Study: Mississippi would benefit from net metering

Dive Brief:

  • The benefits of implementing net metering for solar PV in Mississippi outweigh the costs in all but one scenario, according to a study from research and consulting firm Synapse Energy Economics
  • The report found distributed solar can help avoid significant infrastructure investments, take pressure off the state's oil and gas peaking resources, and put downward pressure on rates. 
  • But increased penetrations of distributed solar will also likely mean lower revenues for utilities in the state. The report suggests that the state investigate Value of Solar Tariffs (VOST) and other alternative valuations to guarantee the costs and benefits of solar PV are spread equally over the consumer pool and do not harm the financial health of utility companies. 

Dive Insight:

43 states and the District of Columbia have net metering policies for rooftop solar installations, but Mississippi is not one of them. Synapse was brought in by the the state Public Service Commission to evaluate the impacts of instituting a net metering policy.

The research and consulting firm analyzed a variety of scenarios involving the cost of conventional resources, transmission and distribution, energy and capacity markets, system losses, and other cost points. It found that in nearly every scenario net metering's benefits would outweigh the costs. Synapse analyzed the impacts of installing rooftop solar equivalent to 0.5% of the state's historical peak demand.

Synapse found solar to be worth the cost in both mid- and high-cost scenarios 
 

But the report contains a warning for utilities.
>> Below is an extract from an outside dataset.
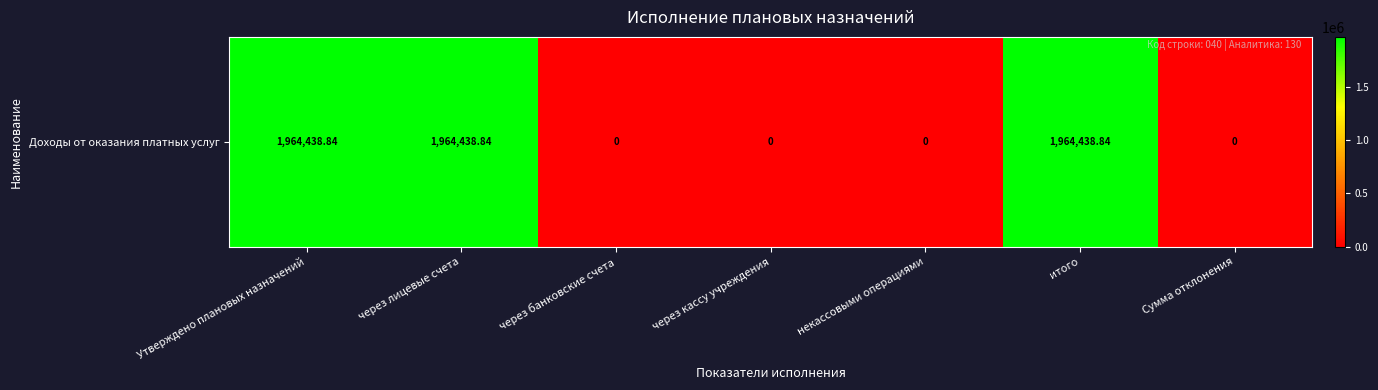

What is the difference between the maximum and minimum values?

1964438.8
Under 0.5% penetration, distributed solar would decrease revenues for the state's utilities, especially because net metering participants would need to be compensated at a rate beyond the variable retail rate in order to finance solar installations. Synapse suggests that Mississippi investigate Value of Solar Tariffs and other alternatives.

"Net metering customers should be paid for the value of their distributed generation, but non-participants should not bear an undue burden as a consequence of net metering," the report's conclusion states. "This could be accomplished by compensating net metering customers at the avoided cost rate through a tariff structure."